TEXT SEGMENT:
-- Opening Marker --
I have many male friends and they are comfortable discussing "chicks" with me... they all seem to like girls who look nothing like me. They like blondes, green or blue eyed, with big boobs, big butts, nice smooth legs. I'm a brunette, dark eyes, small boobs, yeah kind of a big butt (but I don't like it) and I also hate my legs (cellulite and knock knees, yikes!).
I don't know why but I end up feeling so ugly after they say these things. I know some girls don't care about that stuff but I do! I feel damn ugly. It's hard to ignore. I know people say looks aren't everything, but they clearly are important, it's just most guys are PC. Even my ex checked out that type of women while with me. It made me feel like he was settling. No amount of "I love you for YOU! Not your looks!" could make me feel better. Yeah, I'm insecure... but how not to be? Even the ugliest guys feel the right to trash other girls' looks, or feel entitled to a really hot girlfriend.
I just feel like I'm not enough. Like I'll never be. I hate how I look. Or I wish I was a guy... they have many reassures, but they're different, not so looks related. I hate having to worry so much about something I can't change. And yes, I've tried very hard to ignore it, or I've tried focusing on good things I have (personality, brains, talents), but it doesn't feel like enough. When was the last time you heard guys go: "Oh she's so hot, she has a 4.0 GPA and writes the most amazing poetry... I wish I could f*** her!". Yeah, never... so brains and talents don't matter as much... and I wish I had that validation that I'm hot.
There's a new girl in our group. She's nice yeah, but she's also a bit of a bitch (more than I am at least). She's blond, pretty, big boobs, big butt, etc. And they all treat her differently than me, it's pathetic. They're all nice to her and don't treat her like "one of the guys". Oh and I do make an effort to look good. And I'm also not fat.
I hate how I look. Is there some sort of mental technique I can use to stop being affected by all this? I feel so ugly it's not even funny... even though I've not been called ugly... it's just what I gather from guys and their lust for eye candy. I hate not being eye candy.
-- Closing Marker --
(Collected data)
-- Opening Marker --
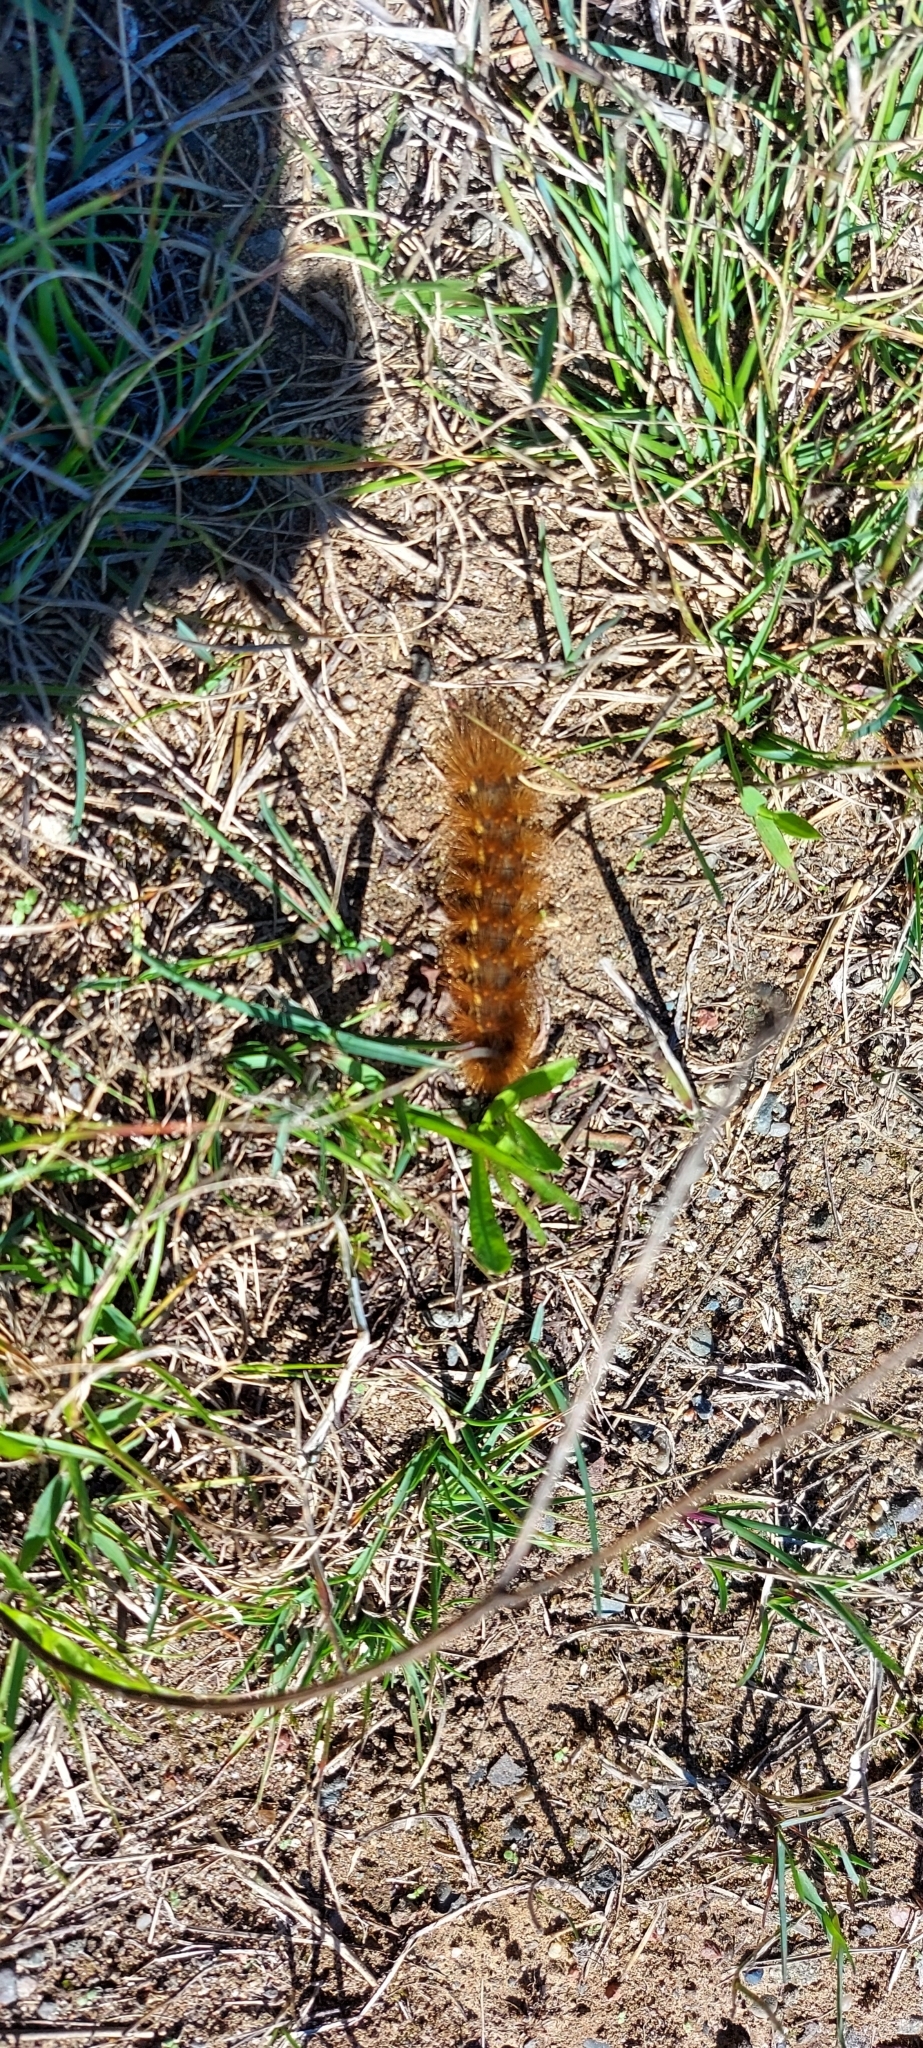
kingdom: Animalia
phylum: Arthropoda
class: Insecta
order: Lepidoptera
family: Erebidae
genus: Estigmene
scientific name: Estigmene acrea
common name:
-- Closing Marker --
TASKS TO PERFORM:
1 – What hair color does the writer of the body image post say they have?
2 – Please carry the body image post forward from its final sentence.
None of the data is needed for this work.

PER-TASK ANSWERS:
1 – The writer is a brunette.

2 –
Most Helpful Girl
Guys care about looks,not personality.
I'm ALWAYS amused at how the ugliest,fattest,more unattractive individuals have the highest expectations in a partner lol Even on here,some of the guys think they are Gods gift to earth yet down talk chicks,I know they attempt to make themselves feel better by saying all we[girls] care about is personality but they sure as hell are lying to themselves.
Anyways,as for feeling better about yourself.I noticed you pointed out things you *think* are flaws,well perhaps if you worked on them,you'd feel better about yourself AND also look more attractive to guys.
Brunette hair...girl,brunette hair is gorgeous,I don't even know too many guys who chase after blonds except for the occasional natural european blond girl.Megan Fox,Mila Kunis,Keira Knightely(who is a f'ing goddess my gosh she is damn attractive),Katy Perry,all brunettes:)
I love my brown hair although I'm going to color it black.
Take care of your hair.Maybe get a new haircut.But deep condition it once a week,straighten it every now and then or curl it!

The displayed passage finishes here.